Mundial, no te acabes

¿Lo dije o lo pensé?

Durante varias semanas, buena parte de México ha vivido pendiente del Mundial. Los partidos acaparanlas conversaciones, las redes sociales, los programas de televisión y hasta la agenda cotidiana de muchas familias. Cuando juega la selección, ni se diga.Se modifican horarios, se cancelan clases, se promueve el teletrabajo, se organizan reuniones y cualquier otro asunto parece perder importancia. Esto no nos extraña. El futbol ocupa un lugar especial en la vida del país y un Mundial celebrado parcialmente en territorio mexicano genera todavía más entusiasmo.

El problema no está en disfrutarlo. Sería absurdo pedirle a la población que permanezca seria y alejada de cualquier entretenimiento mientras existan dificultades nacionales. La gente tiene derecho a emocionarse, festejar y distraerse. Lo preocupante es cuando esa distracción resulta demasiado conveniente para quienes tienen la responsabilidad de gobernar.

Mientras estamos pendientes del Mundial, los problemas de México siguen donde estaban. La inseguridad no se suspende durante los partidos. La violencia no descansa. Los hospitales continúan enfrentando carencias, las escuelas mantienen deficiencias, el transporte público no mejora y miles de familias siguen haciendo cuentas para llegar al final de la quincena. Tampoco desaparecen la corrupción, la impunidad ni las decisiones públicas que deberían ser explicadas con claridad.

Durante el Mundial todo recibe menos atención. Una noticia que en otro momento ocuparía portadas puede quedar relegada por el resultado de un partido, una polémica arbitral o las declaraciones de algún futbolista. El gobierno lo sabe, los partidos políticos lo saben y los medios también. La emoción deportiva ofrece una oportunidad ideal para reducir el costo político de decisiones impopulares, minimizar errores o evitar debates indeseables.

Además, los gobiernos suelen aprovechar estos acontecimientos para mostrarse cercanos a la gente.
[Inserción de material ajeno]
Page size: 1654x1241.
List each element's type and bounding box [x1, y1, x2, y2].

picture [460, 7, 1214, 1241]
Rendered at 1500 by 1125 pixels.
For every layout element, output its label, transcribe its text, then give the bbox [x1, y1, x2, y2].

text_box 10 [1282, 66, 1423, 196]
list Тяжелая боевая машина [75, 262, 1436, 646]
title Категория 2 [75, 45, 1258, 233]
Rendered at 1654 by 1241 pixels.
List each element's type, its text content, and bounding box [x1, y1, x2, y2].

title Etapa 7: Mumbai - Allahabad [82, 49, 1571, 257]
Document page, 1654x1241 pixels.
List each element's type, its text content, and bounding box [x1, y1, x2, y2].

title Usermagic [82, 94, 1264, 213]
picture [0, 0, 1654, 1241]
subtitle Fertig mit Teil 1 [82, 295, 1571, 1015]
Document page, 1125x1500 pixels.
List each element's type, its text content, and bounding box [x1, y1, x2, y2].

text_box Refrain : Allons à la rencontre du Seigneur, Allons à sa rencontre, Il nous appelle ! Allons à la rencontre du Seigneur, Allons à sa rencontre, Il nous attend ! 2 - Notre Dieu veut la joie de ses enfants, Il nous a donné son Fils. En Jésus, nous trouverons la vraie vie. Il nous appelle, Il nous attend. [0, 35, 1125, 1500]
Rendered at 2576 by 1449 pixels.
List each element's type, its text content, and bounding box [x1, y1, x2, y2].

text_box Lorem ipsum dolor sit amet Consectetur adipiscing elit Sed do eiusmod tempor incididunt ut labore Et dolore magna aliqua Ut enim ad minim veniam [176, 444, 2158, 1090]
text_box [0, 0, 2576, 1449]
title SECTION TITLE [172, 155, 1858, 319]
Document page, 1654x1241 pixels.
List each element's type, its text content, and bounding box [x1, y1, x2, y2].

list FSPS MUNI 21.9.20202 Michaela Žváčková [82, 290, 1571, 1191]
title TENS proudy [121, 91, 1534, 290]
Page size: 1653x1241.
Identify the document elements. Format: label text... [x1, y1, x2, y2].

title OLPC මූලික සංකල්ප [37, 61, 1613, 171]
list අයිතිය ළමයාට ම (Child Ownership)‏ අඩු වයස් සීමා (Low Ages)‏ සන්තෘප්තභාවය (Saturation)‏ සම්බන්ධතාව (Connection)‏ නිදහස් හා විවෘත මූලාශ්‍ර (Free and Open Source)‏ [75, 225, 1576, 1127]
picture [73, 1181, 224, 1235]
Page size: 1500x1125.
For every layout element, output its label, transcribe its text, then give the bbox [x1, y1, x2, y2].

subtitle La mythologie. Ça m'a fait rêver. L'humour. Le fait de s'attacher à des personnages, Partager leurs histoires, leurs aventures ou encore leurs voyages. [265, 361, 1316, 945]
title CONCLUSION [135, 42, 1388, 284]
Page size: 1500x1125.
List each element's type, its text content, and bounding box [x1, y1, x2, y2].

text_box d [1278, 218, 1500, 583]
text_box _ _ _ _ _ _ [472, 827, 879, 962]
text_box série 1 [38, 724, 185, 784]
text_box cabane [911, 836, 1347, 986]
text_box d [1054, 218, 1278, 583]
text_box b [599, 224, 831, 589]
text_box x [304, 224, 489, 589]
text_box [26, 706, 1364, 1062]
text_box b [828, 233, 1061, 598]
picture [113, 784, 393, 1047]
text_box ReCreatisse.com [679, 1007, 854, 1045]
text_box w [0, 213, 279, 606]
Aparecen funcionarios con la camiseta nacional, mensajes de unidad, fotografías y videos celebrando goles de la selección y discursos sobre el orgullo de ser mexicanos. Todo eso forma parte de la comunicación política. El problema es que apoyar a la selección no sustituye la obligación de dar resultados. Celebrar un gol no corrige errores en la estrategia de seguridad, no abastece medicamentos, no mejora el ingreso de los trabajadores ni reduce los precios de los productos y servicios.

El Mundial también permite proyectar una imagen positiva hacia el exterior. México aparece como un país alegre, hospitalario y capaz de recibir a miles de visitantes. Esa imagen no es falsa, pero sí incompleta. Detrás de los estadios llenos y las zonas turísticas existen ciudades con graves problemas de movilidad, servicios públicos deficientes, comunidades afectadas por la violencia y una profunda desigualdad social.

Por eso conviene separar dos asuntos que pueden coexistir. Podemos disfrutar el Mundial, apoyar a México y celebrar cada triunfo sin dejar de exigir cuentas a las autoridades. No tenemos que elegir entre la alegría deportiva y la responsabilidad ciudadana. Lo que no deberíamos permitir es que una cosa anule a la otra.

“Mundial, no te acabes” puede expresar el deseo de prolongar la emoción, las reuniones y los buenos momentos. Para algunos funcionarios también podría significar que dure un poco más el periodo en que la atención pública está en otra parte. El torneo terminará y volveremos a mirar los problemas que nunca se fueron. Para entonces, convendría recordar que el Mundial los puso fuera de la conversación, pero no fuera de la realidad.